Nous étions déjà sur le speronare, et nous allions lever l'ancre, lorsque nous vîmes un frère franciscain qui accourait en nous faisant de grands signes; nous envoyâmes Pietro à bord avec la barque, pour savoir ce que le bon moine nous voulait. Un frère m'avait vu déposer notre offrande dans le tronc et l'avait ouvert; de sorte que le supérieur, trouvant que nous avions trop largement payé notre hospitalité, nous envoyait une petite barrique de ce malvoisie de Lipari, que nous avions trouvé si bon la veille.

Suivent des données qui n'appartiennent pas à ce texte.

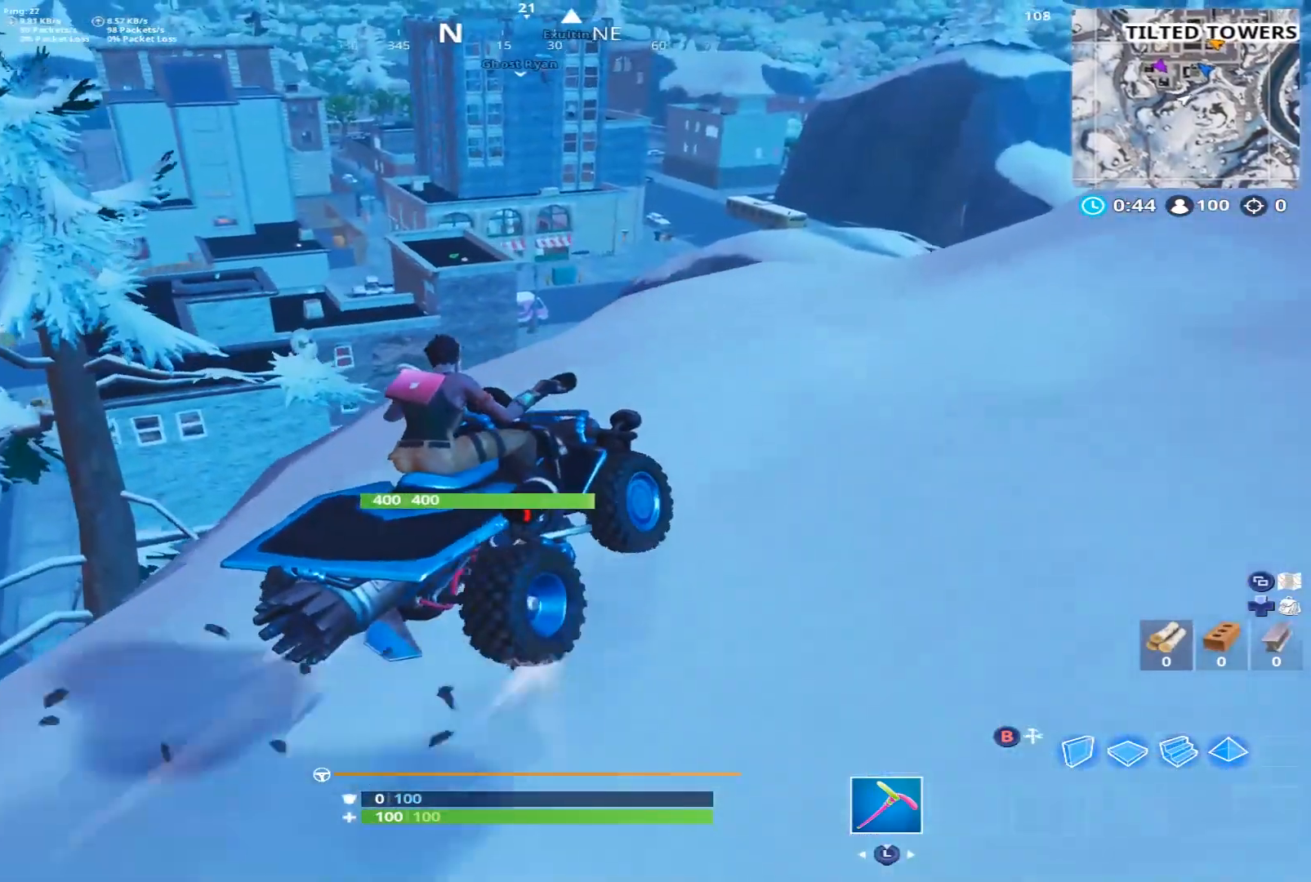
{"buttons": ["R2"], "left_stick": "center", "right_stick": "center", "events": [[17, "right_stick", "down"], [150, "right_stick", "center"], [183, "left_stick", "right"], [333, "left_stick", "center"]]}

Pendant ce temps-là, l'équipage avait levé l'ancre; nous saluâmes encore une fois notre gouverneur de la main, et, nos hommes commençant à jouer vigoureusement des avirons, nous nous trouvâmes en un instant hors du port.

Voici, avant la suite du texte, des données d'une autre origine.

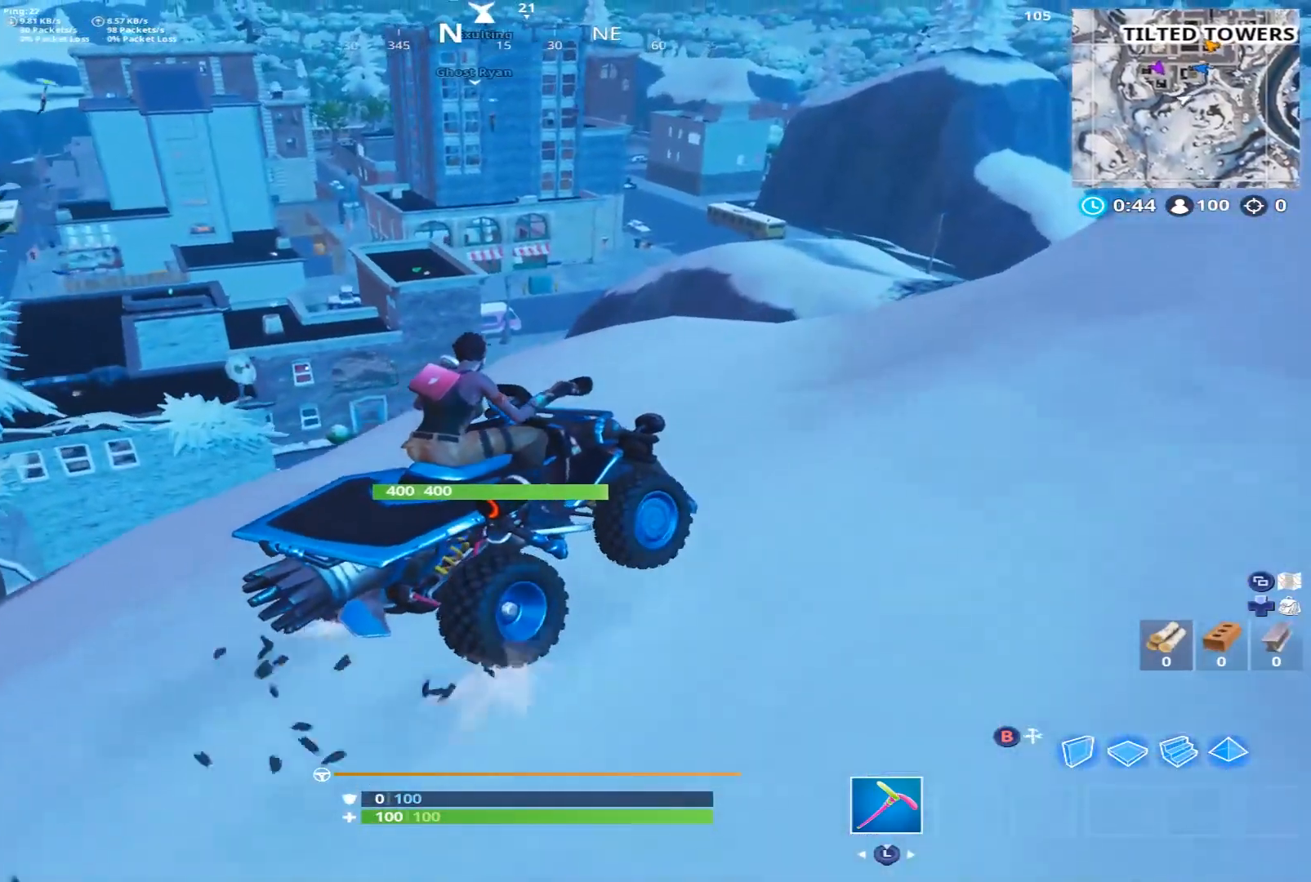
{"buttons": ["R2"], "left_stick": "left", "right_stick": "left", "events": [[317, "left_stick", "left"], [467, "right_stick", "left"]]}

Dix minutes après, nous revîmes notre gouverneur sur sa terrasse, agitant son mouchoir de toute sa force. Nous lui rendîmes signe pour signe, présumant cependant que ce n'était point encore là la surprise qu'il nous avait annoncée.

Nous fûmes un instant distraits de l'attention que nous portions à notre hôte par Ave Maria. Nous nous étions fait nous-mêmes une habitude de cette prière; et quoique revenu à terre et séparé de nos matelots, je fus longtemps à ne jamais laisser passer cette heure sans penser à la solennité quelle me rappelait.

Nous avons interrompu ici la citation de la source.